Task details: Once you have checked the records that follow, state how many of their lines hold "different", giving the number only.

Data shown:

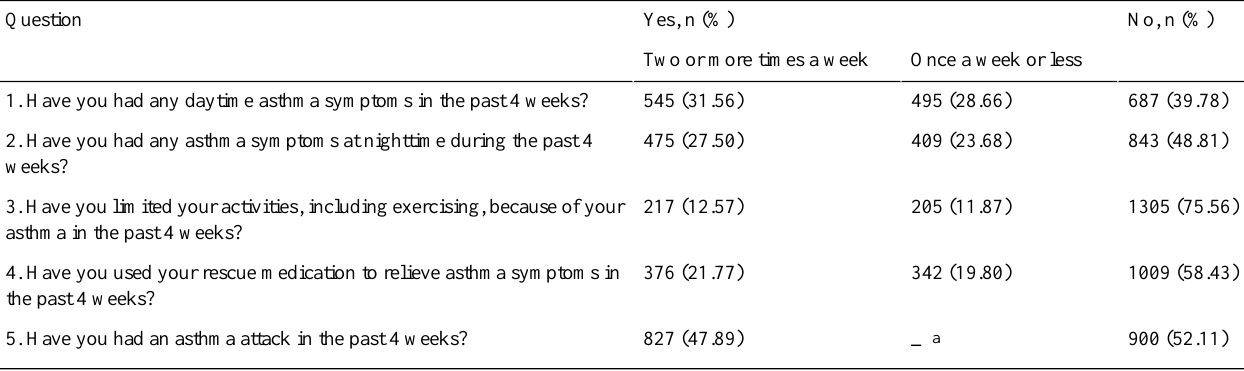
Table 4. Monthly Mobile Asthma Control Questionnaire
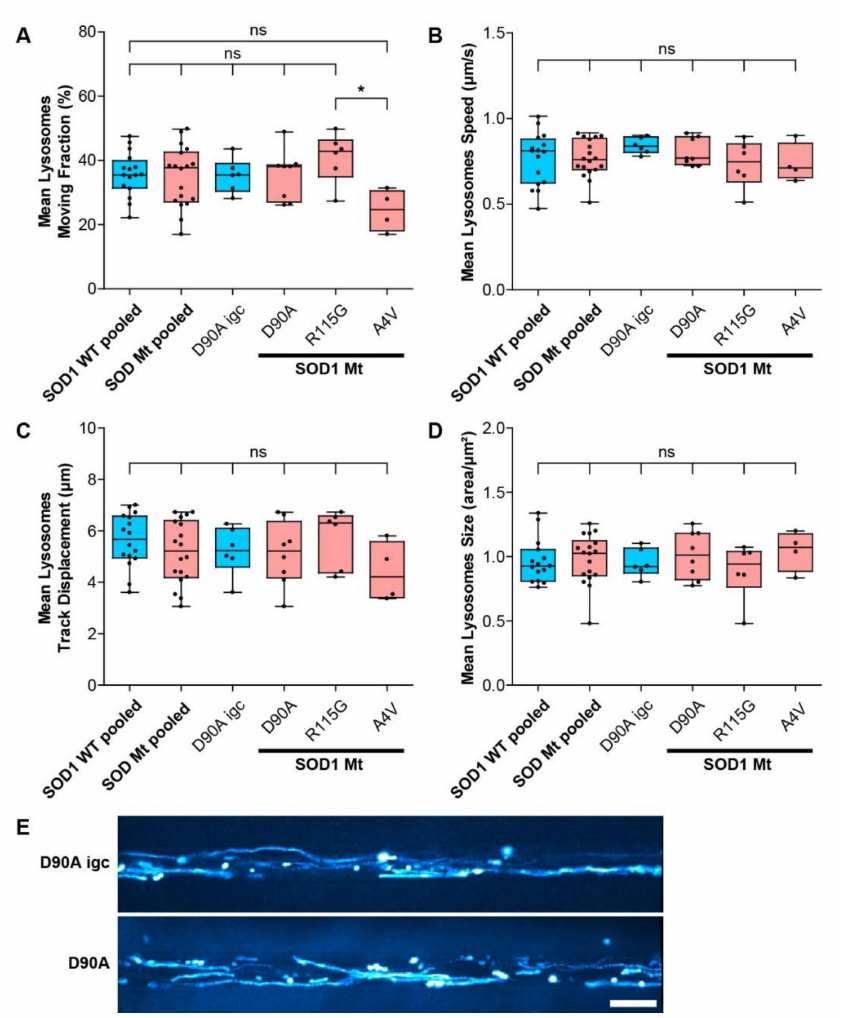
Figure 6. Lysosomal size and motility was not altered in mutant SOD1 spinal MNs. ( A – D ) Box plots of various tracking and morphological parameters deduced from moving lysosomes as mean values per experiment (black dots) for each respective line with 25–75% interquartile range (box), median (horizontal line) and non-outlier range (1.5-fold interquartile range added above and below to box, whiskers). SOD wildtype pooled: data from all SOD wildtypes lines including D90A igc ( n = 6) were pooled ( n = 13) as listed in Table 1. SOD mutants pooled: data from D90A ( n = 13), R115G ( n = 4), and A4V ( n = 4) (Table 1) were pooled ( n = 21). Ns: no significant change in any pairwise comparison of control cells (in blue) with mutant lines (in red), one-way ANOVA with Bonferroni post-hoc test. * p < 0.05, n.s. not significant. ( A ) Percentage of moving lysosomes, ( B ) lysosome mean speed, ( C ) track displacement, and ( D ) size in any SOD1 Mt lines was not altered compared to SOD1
* * *
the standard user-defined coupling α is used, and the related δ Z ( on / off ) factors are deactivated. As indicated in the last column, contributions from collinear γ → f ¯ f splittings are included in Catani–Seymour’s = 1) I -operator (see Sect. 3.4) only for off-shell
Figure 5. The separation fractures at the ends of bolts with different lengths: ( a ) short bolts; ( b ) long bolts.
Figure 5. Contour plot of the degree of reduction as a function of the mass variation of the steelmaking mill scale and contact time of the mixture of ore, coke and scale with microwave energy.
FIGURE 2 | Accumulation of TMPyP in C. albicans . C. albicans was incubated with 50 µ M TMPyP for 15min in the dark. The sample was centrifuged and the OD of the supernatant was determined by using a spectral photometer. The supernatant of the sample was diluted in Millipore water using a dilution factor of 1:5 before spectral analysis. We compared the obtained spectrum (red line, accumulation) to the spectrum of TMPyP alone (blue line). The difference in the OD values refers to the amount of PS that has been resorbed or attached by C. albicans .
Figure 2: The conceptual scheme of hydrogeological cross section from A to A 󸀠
---
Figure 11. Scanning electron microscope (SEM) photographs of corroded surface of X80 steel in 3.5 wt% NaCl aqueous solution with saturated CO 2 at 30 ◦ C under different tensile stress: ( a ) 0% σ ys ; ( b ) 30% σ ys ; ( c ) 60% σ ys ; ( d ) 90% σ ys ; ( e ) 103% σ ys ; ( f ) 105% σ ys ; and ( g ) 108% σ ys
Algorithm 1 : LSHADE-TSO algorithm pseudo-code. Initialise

Answer section: 2